◆ Required action:
Please return exactly the lines from the top of the data through the line that contains "#35, due: Feb 9 -> Feb 5", and skip all pictures.

Before-and-after change data
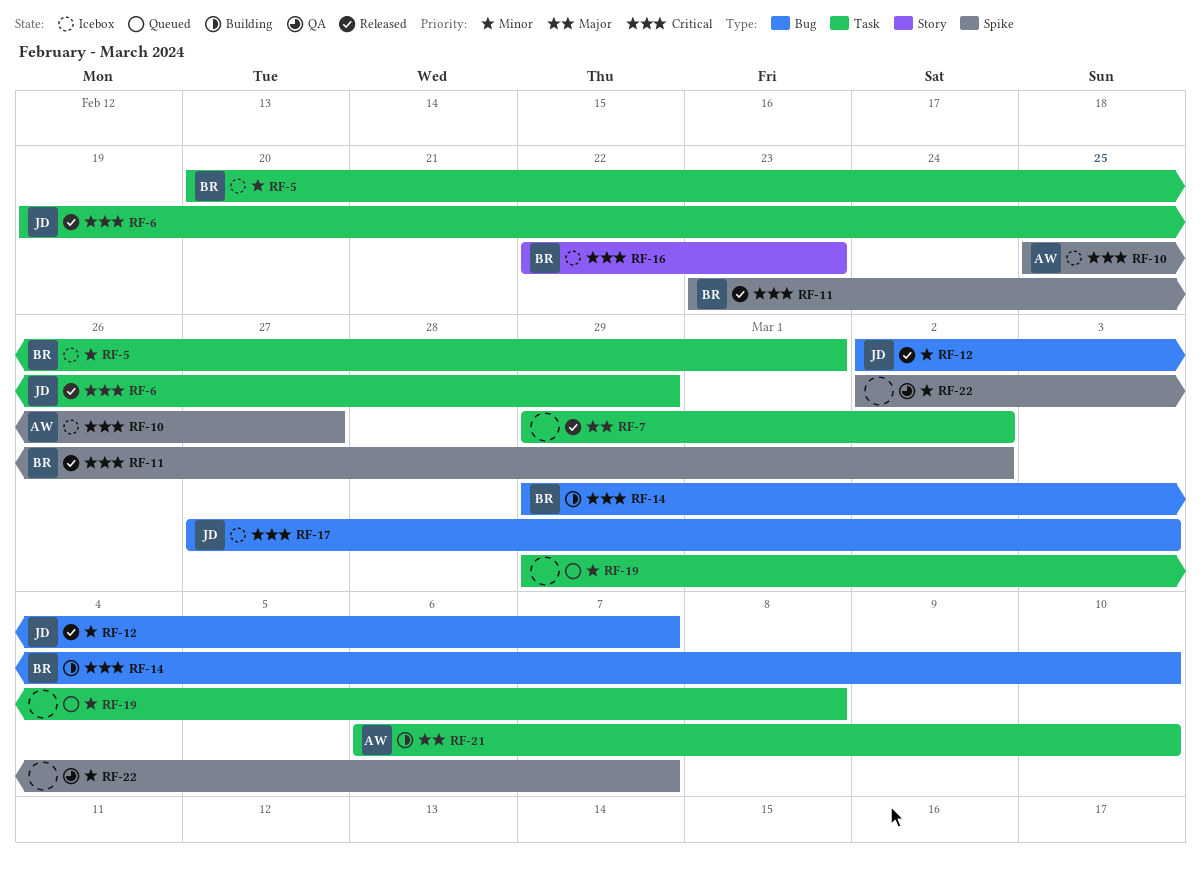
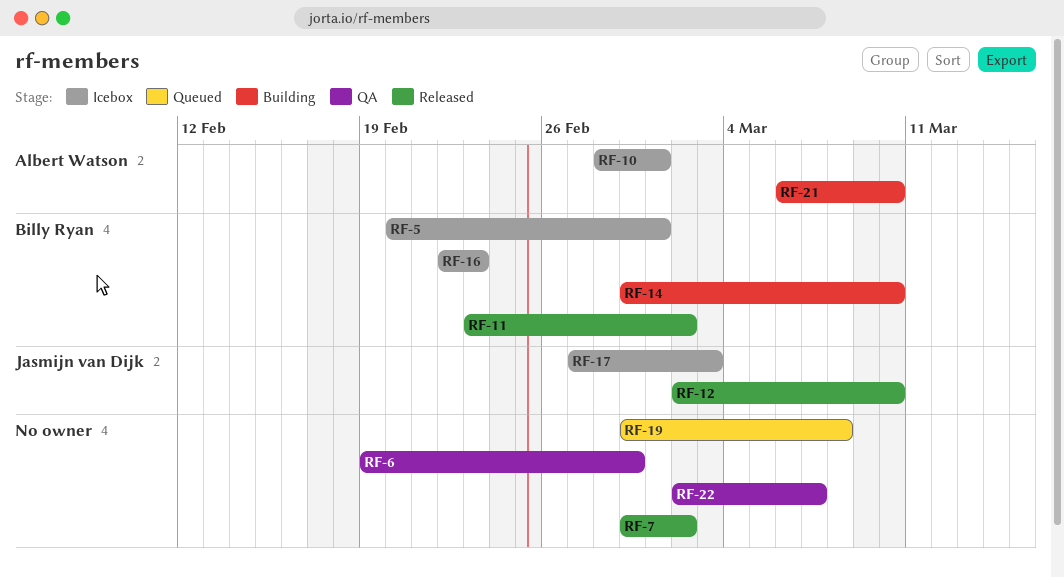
RF-6, status: Released -> QA
RF-6, owner: Jasmijn van Dijk -> none
RF-10, start: Feb 25 -> Feb 28
RF-10, due: Feb 27 -> Mar 1
RF-12, due: Mar 7 -> Mar 10

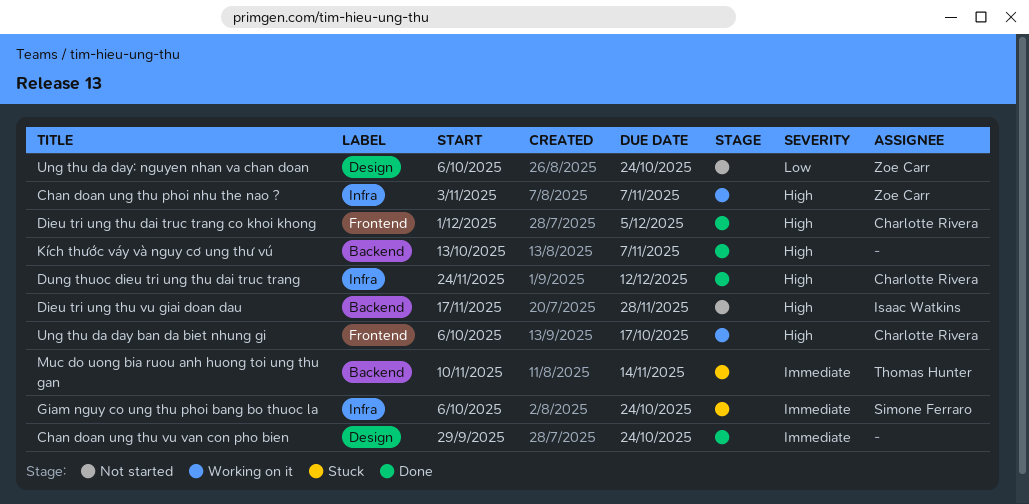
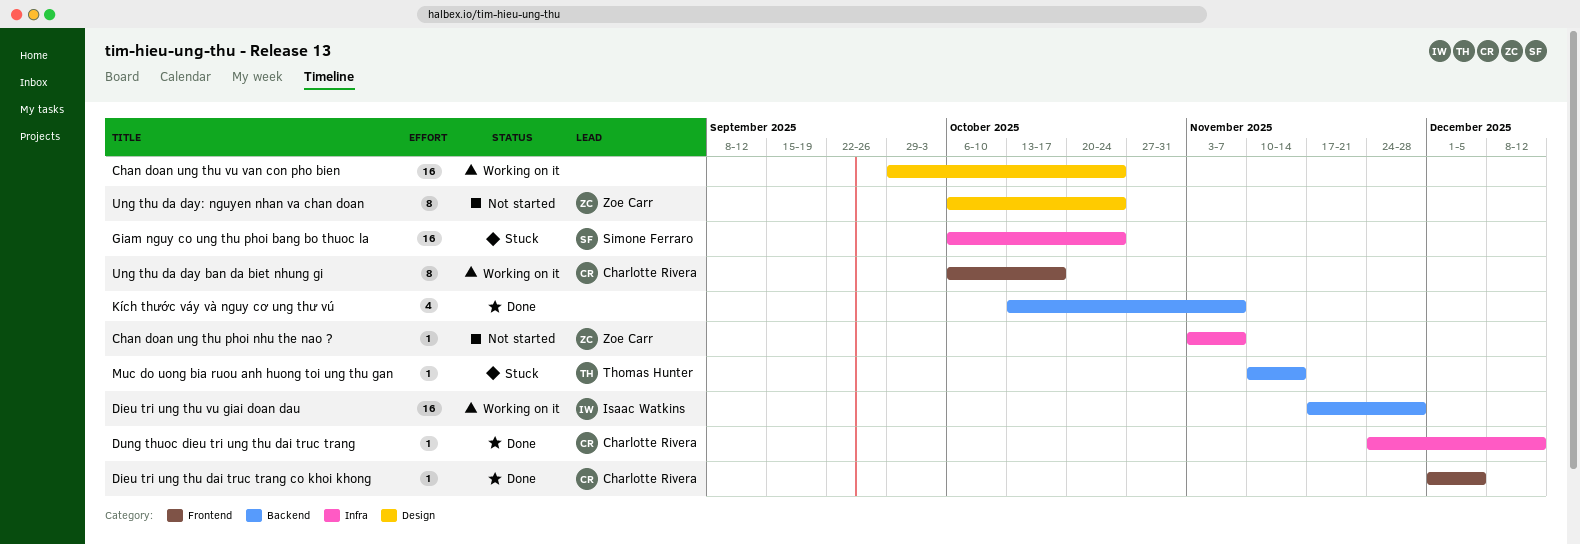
Chan doan ung thu phoi nhu the nao ?, status: Working on it -> Not started
Chan doan ung thu vu van con pho bien, status: Done -> Working on it
Dieu tri ung thu vu giai doan dau, status: Not started -> Working on it

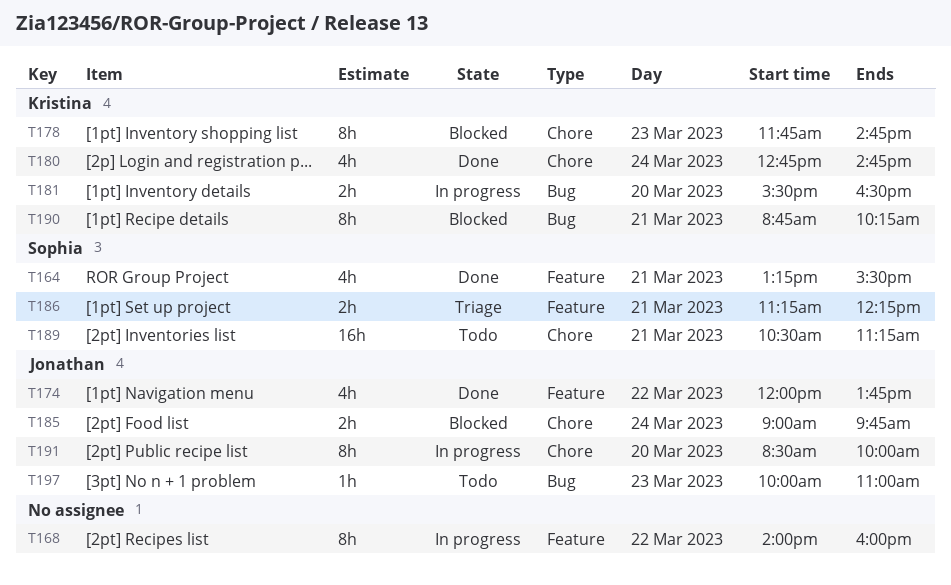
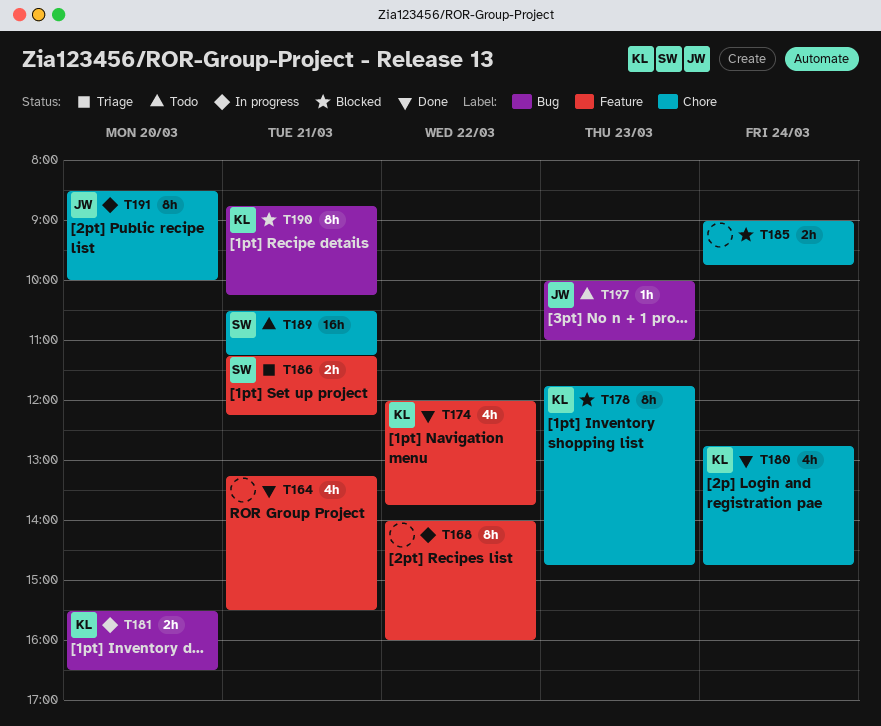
T164, owner: Sophia -> none
T174, owner: Jonathan -> Kristina
T185, owner: Jonathan -> none

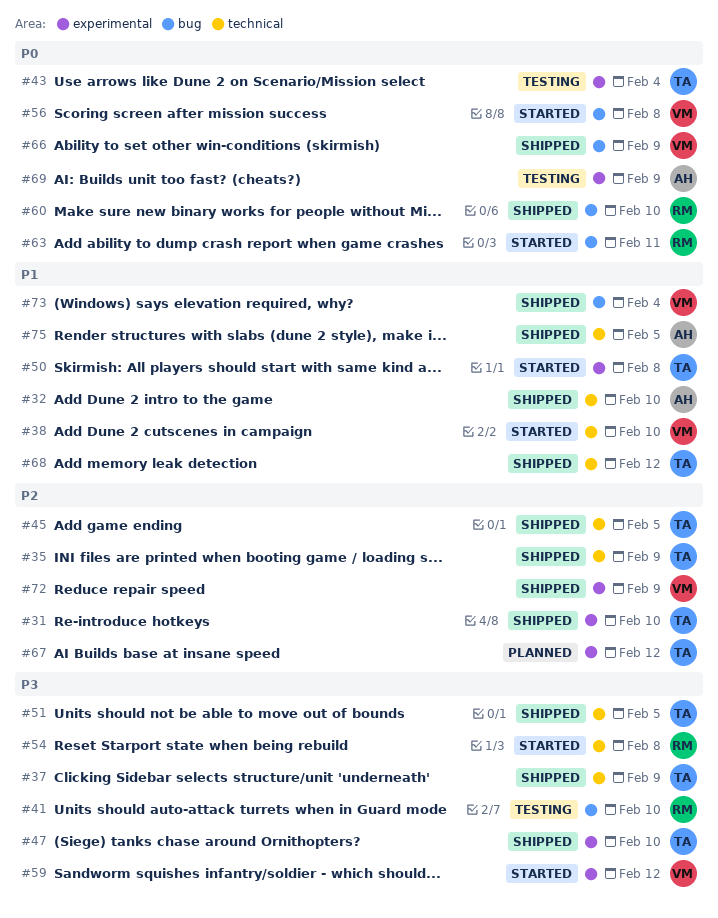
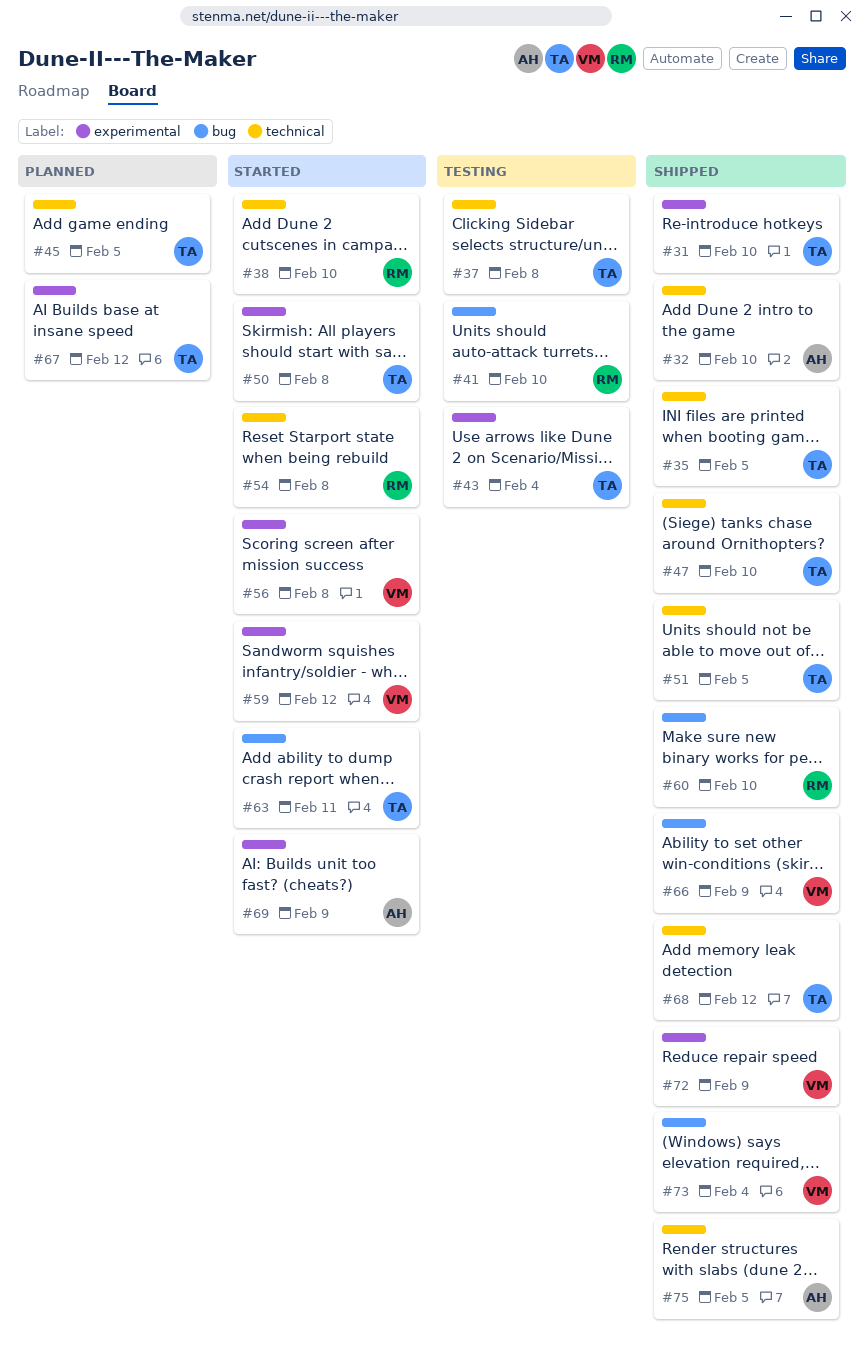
#35, due: Feb 9 -> Feb 5
#37, status: Shipped -> Testing
#37, due: Feb 9 -> Feb 8
#38, owner: VM -> RM
#45, status: Shipped -> Planned
#47, label: experimental -> technical
#56, label: bug -> experimental
#63, owner: RM -> TA
#69, status: Testing -> Started

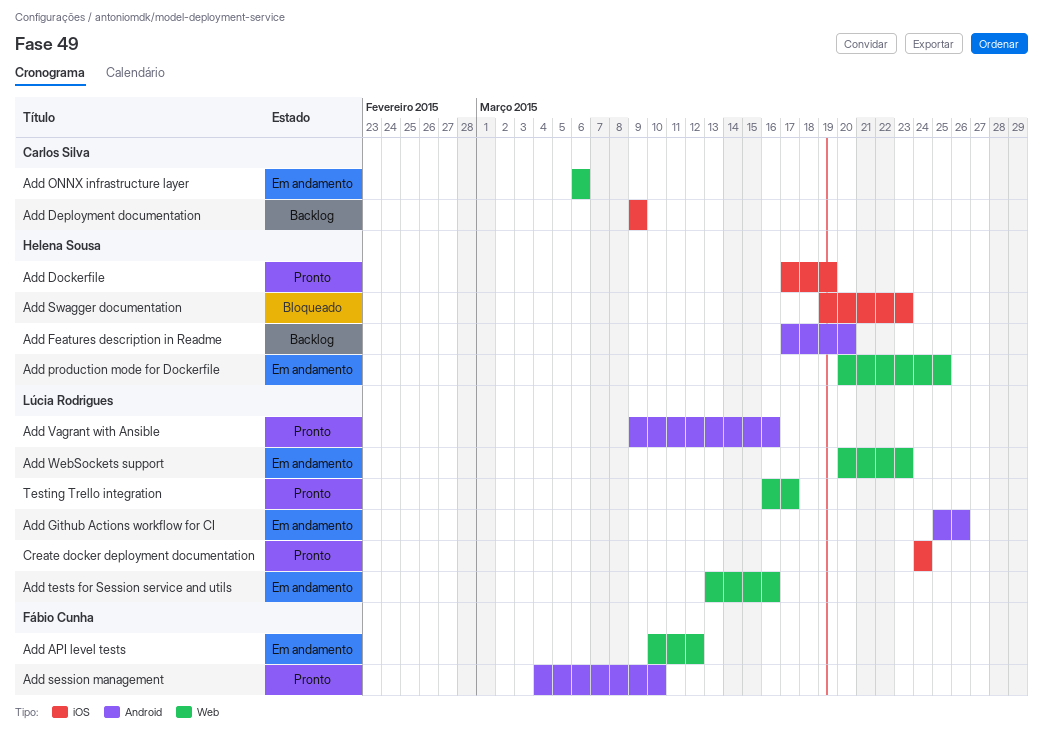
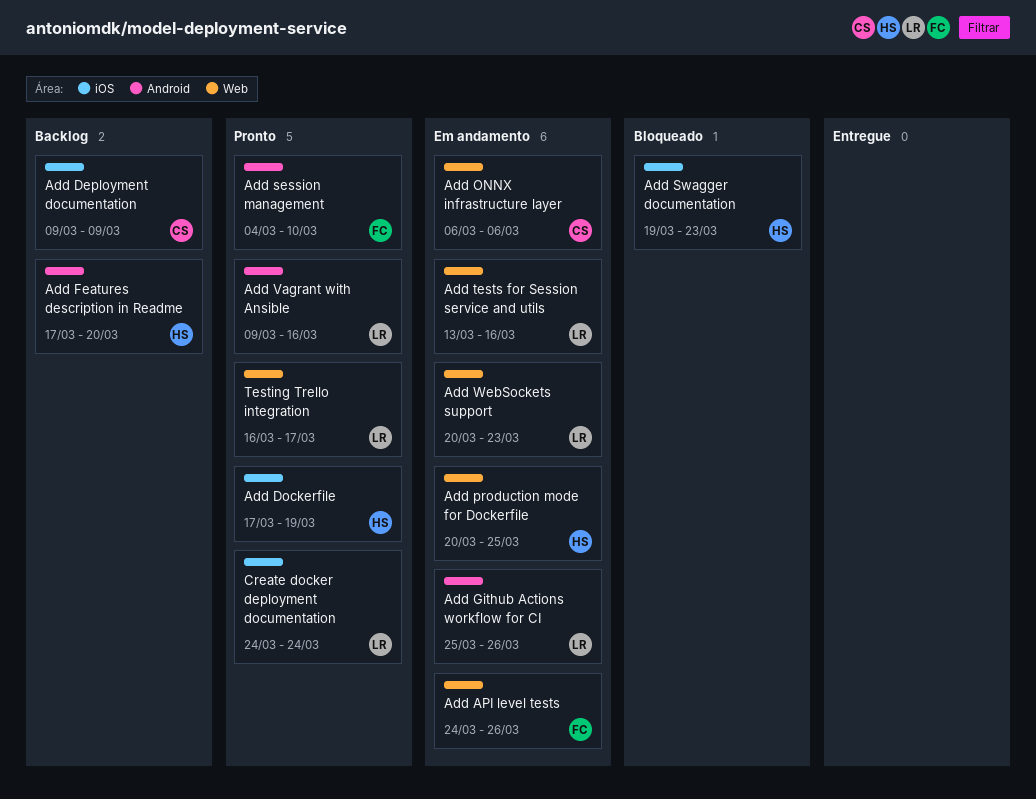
Add API level tests, start: Mar 10 -> Mar 24
Add API level tests, due: Mar 12 -> Mar 26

◆ Answer section:
RF-6, status: Released -> QA
RF-6, owner: Jasmijn van Dijk -> none
RF-10, start: Feb 25 -> Feb 28
RF-10, due: Feb 27 -> Mar 1
RF-12, due: Mar 7 -> Mar 10

Chan doan ung thu phoi nhu the nao ?, status: Working on it -> Not started
Chan doan ung thu vu van con pho bien, status: Done -> Working on it
Dieu tri ung thu vu giai doan dau, status: Not started -> Working on it

T164, owner: Sophia -> none
T174, owner: Jonathan -> Kristina
T185, owner: Jonathan -> none

#35, due: Feb 9 -> Feb 5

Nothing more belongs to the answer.